# What you will do:
The data below should be retyped exactly, with the pictures left out.
----
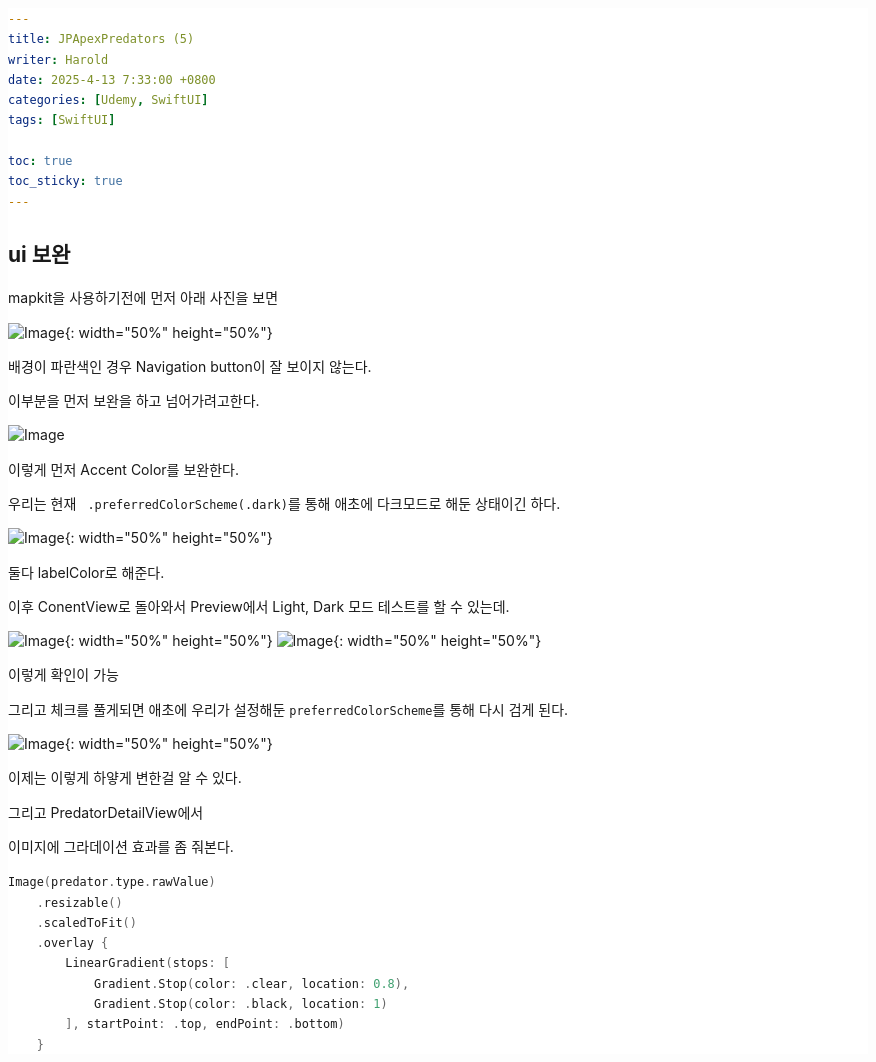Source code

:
 ```yaml
---
title: JPApexPredators (5)
writer: Harold
date: 2025-4-13 7:33:00 +0800
categories: [Udemy, SwiftUI]
tags: [SwiftUI]

toc: true
toc_sticky: true
---
```


## ui 보완

mapkit을 사용하기전에 먼저 아래 사진을 보면

![Image](https://github.com/user-attachments/assets/9162a649-53b4-4ac4-a490-6d43b168a395){: width="50%" height="50%"} 

배경이 파란색인 경우 Navigation button이 잘 보이지 않는다.

이부분을 먼저 보완을 하고 넘어가려고한다.

![Image](https://github.com/user-attachments/assets/e6de38c2-b10c-46fc-b970-6d3ce5ed1ffe)

이렇게 먼저 Accent Color를 보완한다.

우리는 현재 ` .preferredColorScheme(.dark)`를 통해 애초에 다크모드로 해둔 상태이긴 하다.

![Image](https://github.com/user-attachments/assets/8ec8d318-8060-48e0-97fe-490edf8f3407){: width="50%" height="50%"} 

둘다 labelColor로 해준다.

이후 ConentView로 돌아와서 Preview에서 Light, Dark 모드 테스트를 할 수 있는데.

![Image](https://github.com/user-attachments/assets/581ed310-1fee-4e0d-8a6c-b67b9d4eb3c1){: width="50%" height="50%"} ![Image](https://github.com/user-attachments/assets/4f866652-0dbf-46d2-9e09-50bc7bebdacb){: width="50%" height="50%"} 

이렇게 확인이 가능

그리고 체크를 풀게되면 애초에 우리가 설정해둔 `preferredColorScheme`를 통해 다시 검게 된다.

![Image](https://github.com/user-attachments/assets/1f707ab4-01a9-4561-bca5-0672c1f782b9){: width="50%" height="50%"} 

이제는 이렇게 하얗게 변한걸 알 수 있다.

그리고 PredatorDetailView에서

이미지에 그라데이션 효과를 좀 줘본다.

```swift
Image(predator.type.rawValue)
    .resizable()
    .scaledToFit()
    .overlay {
        LinearGradient(stops: [
            Gradient.Stop(color: .clear, location: 0.8),
            Gradient.Stop(color: .black, location: 1)
        ], startPoint: .top, endPoint: .bottom)
    }
```
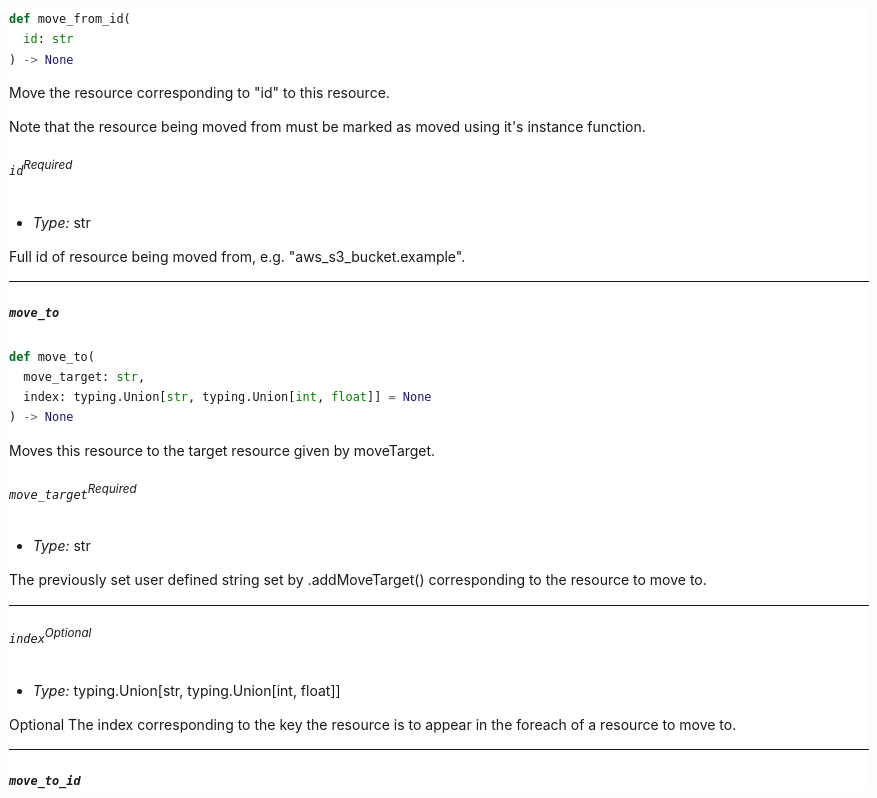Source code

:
 ```python
def move_from_id(
  id: str
) -> None
```

Move the resource corresponding to "id" to this resource.

Note that the resource being moved from must be marked as moved using it's instance function.

###### `id`<sup>Required</sup> <a name="id" id="@cdktf/provider-vault.pkiSecretBackendConfigCa.PkiSecretBackendConfigCa.moveFromId.parameter.id"></a>

- *Type:* str

Full id of resource being moved from, e.g. "aws_s3_bucket.example".

---

##### `move_to` <a name="move_to" id="@cdktf/provider-vault.pkiSecretBackendConfigCa.PkiSecretBackendConfigCa.moveTo"></a>

```python
def move_to(
  move_target: str,
  index: typing.Union[str, typing.Union[int, float]] = None
) -> None
```

Moves this resource to the target resource given by moveTarget.

###### `move_target`<sup>Required</sup> <a name="move_target" id="@cdktf/provider-vault.pkiSecretBackendConfigCa.PkiSecretBackendConfigCa.moveTo.parameter.moveTarget"></a>

- *Type:* str

The previously set user defined string set by .addMoveTarget() corresponding to the resource to move to.

---

###### `index`<sup>Optional</sup> <a name="index" id="@cdktf/provider-vault.pkiSecretBackendConfigCa.PkiSecretBackendConfigCa.moveTo.parameter.index"></a>

- *Type:* typing.Union[str, typing.Union[int, float]]

Optional The index corresponding to the key the resource is to appear in the foreach of a resource to move to.

---

##### `move_to_id` <a name="move_to_id" id="@cdktf/provider-vault.pkiSecretBackendConfigCa.PkiSecretBackendConfigCa.moveToId"></a>
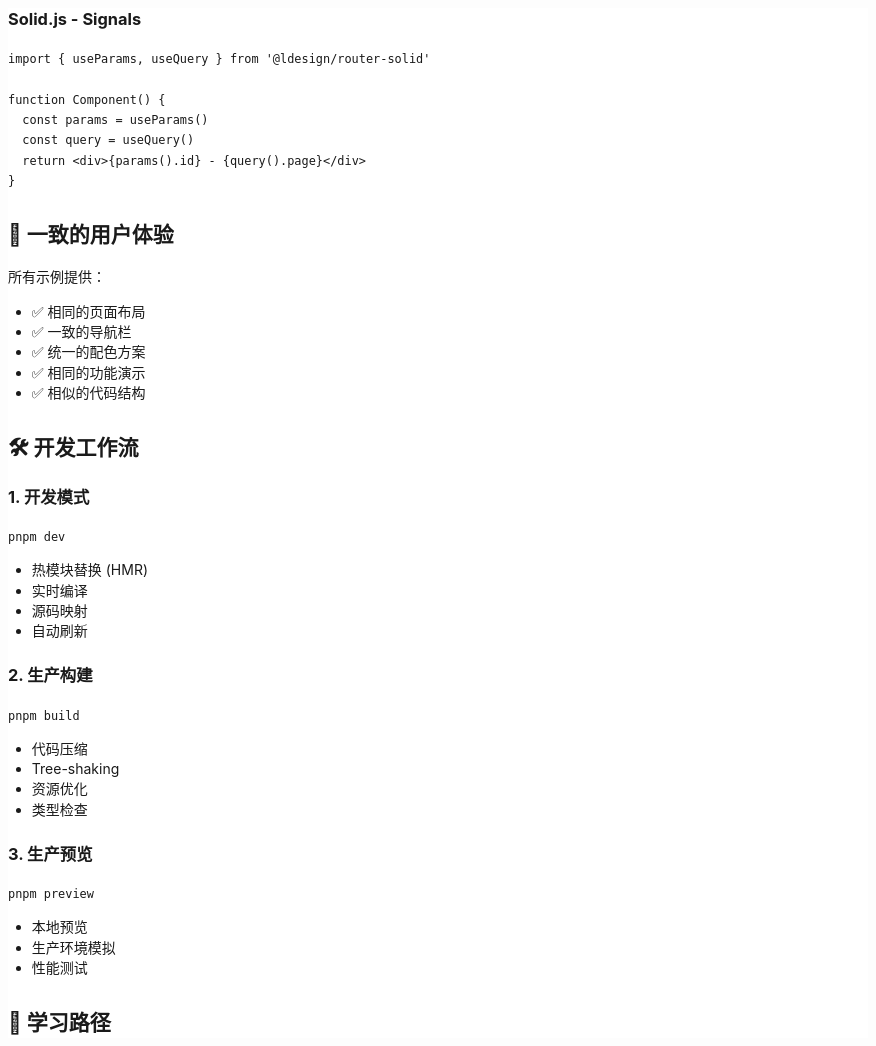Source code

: ### Solid.js - Signals
```tsx
import { useParams, useQuery } from '@ldesign/router-solid'

function Component() {
  const params = useParams()
  const query = useQuery()
  return <div>{params().id} - {query().page}</div>
}
```

## 🎨 一致的用户体验

所有示例提供：
- ✅ 相同的页面布局
- ✅ 一致的导航栏
- ✅ 统一的配色方案
- ✅ 相同的功能演示
- ✅ 相似的代码结构

## 🛠️ 开发工作流

### 1. 开发模式
```bash
pnpm dev
```
- 热模块替换 (HMR)
- 实时编译
- 源码映射
- 自动刷新

### 2. 生产构建
```bash
pnpm build
```
- 代码压缩
- Tree-shaking
- 资源优化
- 类型检查

### 3. 生产预览
```bash
pnpm preview
```
- 本地预览
- 生产环境模拟
- 性能测试

## 📖 学习路径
----
# Output of the task:
Source code

:
 ```yaml
---
title: JPApexPredators (5)
writer: Harold
date: 2025-4-13 7:33:00 +0800
categories: [Udemy, SwiftUI]
tags: [SwiftUI]

toc: true
toc_sticky: true
---
```


## ui 보완

mapkit을 사용하기전에 먼저 아래 사진을 보면

![Image](https://github.com/user-attachments/assets/9162a649-53b4-4ac4-a490-6d43b168a395){: width="50%" height="50%"} 

배경이 파란색인 경우 Navigation button이 잘 보이지 않는다.

이부분을 먼저 보완을 하고 넘어가려고한다.

![Image](https://github.com/user-attachments/assets/e6de38c2-b10c-46fc-b970-6d3ce5ed1ffe)

이렇게 먼저 Accent Color를 보완한다.

우리는 현재 ` .preferredColorScheme(.dark)`를 통해 애초에 다크모드로 해둔 상태이긴 하다.

![Image](https://github.com/user-attachments/assets/8ec8d318-8060-48e0-97fe-490edf8f3407){: width="50%" height="50%"} 

둘다 labelColor로 해준다.

이후 ConentView로 돌아와서 Preview에서 Light, Dark 모드 테스트를 할 수 있는데.

![Image](https://github.com/user-attachments/assets/581ed310-1fee-4e0d-8a6c-b67b9d4eb3c1){: width="50%" height="50%"} ![Image](https://github.com/user-attachments/assets/4f866652-0dbf-46d2-9e09-50bc7bebdacb){: width="50%" height="50%"} 

이렇게 확인이 가능

그리고 체크를 풀게되면 애초에 우리가 설정해둔 `preferredColorScheme`를 통해 다시 검게 된다.

![Image](https://github.com/user-attachments/assets/1f707ab4-01a9-4561-bca5-0672c1f782b9){: width="50%" height="50%"} 

이제는 이렇게 하얗게 변한걸 알 수 있다.

그리고 PredatorDetailView에서

이미지에 그라데이션 효과를 좀 줘본다.

```swift
Image(predator.type.rawValue)
    .resizable()
    .scaledToFit()
    .overlay {
        LinearGradient(stops: [
            Gradient.Stop(color: .clear, location: 0.8),
            Gradient.Stop(color: .black, location: 1)
        ], startPoint: .top, endPoint: .bottom)
    }
```
Source code

:
 ```python
def move_from_id(
  id: str
) -> None
```

Move the resource corresponding to "id" to this resource.

Note that the resource being moved from must be marked as moved using it's instance function.

###### `id`<sup>Required</sup> <a name="id" id="@cdktf/provider-vault.pkiSecretBackendConfigCa.PkiSecretBackendConfigCa.moveFromId.parameter.id"></a>

- *Type:* str

Full id of resource being moved from, e.g. "aws_s3_bucket.example".

---

##### `move_to` <a name="move_to" id="@cdktf/provider-vault.pkiSecretBackendConfigCa.PkiSecretBackendConfigCa.moveTo"></a>

```python
def move_to(
  move_target: str,
  index: typing.Union[str, typing.Union[int, float]] = None
) -> None
```

Moves this resource to the target resource given by moveTarget.

###### `move_target`<sup>Required</sup> <a name="move_target" id="@cdktf/provider-vault.pkiSecretBackendConfigCa.PkiSecretBackendConfigCa.moveTo.parameter.moveTarget"></a>

- *Type:* str

The previously set user defined string set by .addMoveTarget() corresponding to the resource to move to.

---

###### `index`<sup>Optional</sup> <a name="index" id="@cdktf/provider-vault.pkiSecretBackendConfigCa.PkiSecretBackendConfigCa.moveTo.parameter.index"></a>

- *Type:* typing.Union[str, typing.Union[int, float]]

Optional The index corresponding to the key the resource is to appear in the foreach of a resource to move to.

---

##### `move_to_id` <a name="move_to_id" id="@cdktf/provider-vault.pkiSecretBackendConfigCa.PkiSecretBackendConfigCa.moveToId"></a>
Source code

: ### Solid.js - Signals
```tsx
import { useParams, useQuery } from '@ldesign/router-solid'

function Component() {
  const params = useParams()
  const query = useQuery()
  return <div>{params().id} - {query().page}</div>
}
```

## 🎨 一致的用户体验

所有示例提供：
- ✅ 相同的页面布局
- ✅ 一致的导航栏
- ✅ 统一的配色方案
- ✅ 相同的功能演示
- ✅ 相似的代码结构

## 🛠️ 开发工作流

### 1. 开发模式
```bash
pnpm dev
```
- 热模块替换 (HMR)
- 实时编译
- 源码映射
- 自动刷新

### 2. 生产构建
```bash
pnpm build
```
- 代码压缩
- Tree-shaking
- 资源优化
- 类型检查

### 3. 生产预览
```bash
pnpm preview
```
- 本地预览
- 生产环境模拟
- 性能测试

## 📖 学习路径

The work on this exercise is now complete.